## Exercise description
Starting at the first entry below, repeat all the data word for word and drop the pictures.

[Supplied entries]

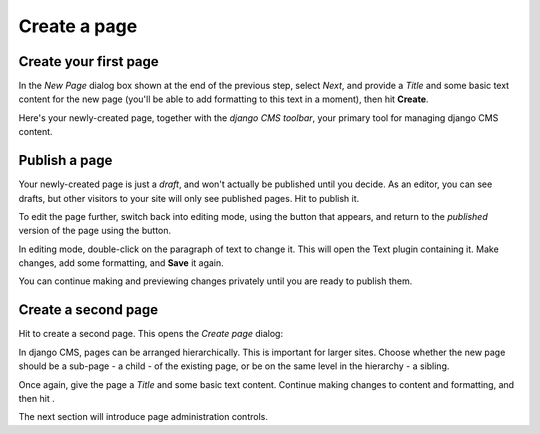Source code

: #############
Create a page
#############

.. _create-first-page:

**********************
Create your first page
**********************

In the *New Page* dialog box shown at the end of the previous step, select *Next*, and provide a *Title* and some basic
text content for the new page (you'll be able to add formatting to this text in a moment), then hit **Create**.

.. image:: /introduction/images/add-title-and-content.png
   :alt: Add Title and Content
   :width: 400
   :align: center

Here's your newly-created page, together with the *django CMS toolbar*, your primary tool for
managing django CMS content.


**************
Publish a page
**************

.. |view-published| image:: /introduction/images/view-published.png
   :alt: 'View published'

Your newly-created page is just a *draft*, and won't actually be published until you decide. As an
editor, you can see drafts, but other visitors to your site will only see published pages. Hit
|view-published| to publish it.

.. image:: /introduction/images/newly-created-new.png
   :alt: Newly-created page

.. |edit| image:: /introduction/images/edit-button.png
   :alt: 'Edit'


To edit the page further, switch back into editing mode, using the |edit| button that appears, and
return to the *published* version of the page using the |view-published| button.

In editing mode, double-click on the paragraph of text to change it. This will open the Text plugin
containing it. Make changes, add some formatting, and **Save** it again.

You can continue making and previewing changes privately until you are ready to publish them.


********************
Create a second page
********************

.. |create| image:: /introduction/images/create.png
   :alt: 'Create'

Hit |create| to create a second page. This opens the *Create page* dialog:

.. image:: /introduction/images/create-page-dialog.png
   :alt: the 'Create page' dialog

In django CMS, pages can be arranged hierarchically. This is important for larger sites. Choose
whether the new page should be a sub-page - a child - of the existing page, or be on the same level
in the hierarchy - a sibling.

.. |publish-page-now| image:: /introduction/images/publish-page-now.png
   :alt: 'Publish page now'

Once again, give the page a *Title* and some basic text content. Continue making changes to content
and formatting, and then hit |publish-page-now|.

The next section will introduce page administration controls.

[/Supplied entries]

## Problem solution
Source code

: #############
Create a page
#############

.. _create-first-page:

**********************
Create your first page
**********************

In the *New Page* dialog box shown at the end of the previous step, select *Next*, and provide a *Title* and some basic
text content for the new page (you'll be able to add formatting to this text in a moment), then hit **Create**.

.. image:: /introduction/images/add-title-and-content.png
   :alt: Add Title and Content
   :width: 400
   :align: center

Here's your newly-created page, together with the *django CMS toolbar*, your primary tool for
managing django CMS content.


**************
Publish a page
**************

.. |view-published| image:: /introduction/images/view-published.png
   :alt: 'View published'

Your newly-created page is just a *draft*, and won't actually be published until you decide. As an
editor, you can see drafts, but other visitors to your site will only see published pages. Hit
|view-published| to publish it.

.. image:: /introduction/images/newly-created-new.png
   :alt: Newly-created page

.. |edit| image:: /introduction/images/edit-button.png
   :alt: 'Edit'


To edit the page further, switch back into editing mode, using the |edit| button that appears, and
return to the *published* version of the page using the |view-published| button.

In editing mode, double-click on the paragraph of text to change it. This will open the Text plugin
containing it. Make changes, add some formatting, and **Save** it again.

You can continue making and previewing changes privately until you are ready to publish them.


********************
Create a second page
********************

.. |create| image:: /introduction/images/create.png
   :alt: 'Create'

Hit |create| to create a second page. This opens the *Create page* dialog:

.. image:: /introduction/images/create-page-dialog.png
   :alt: the 'Create page' dialog

In django CMS, pages can be arranged hierarchically. This is important for larger sites. Choose
whether the new page should be a sub-page - a child - of the existing page, or be on the same level
in the hierarchy - a sibling.

.. |publish-page-now| image:: /introduction/images/publish-page-now.png
   :alt: 'Publish page now'

Once again, give the page a *Title* and some basic text content. Continue making changes to content
and formatting, and then hit |publish-page-now|.

The next section will introduce page administration controls.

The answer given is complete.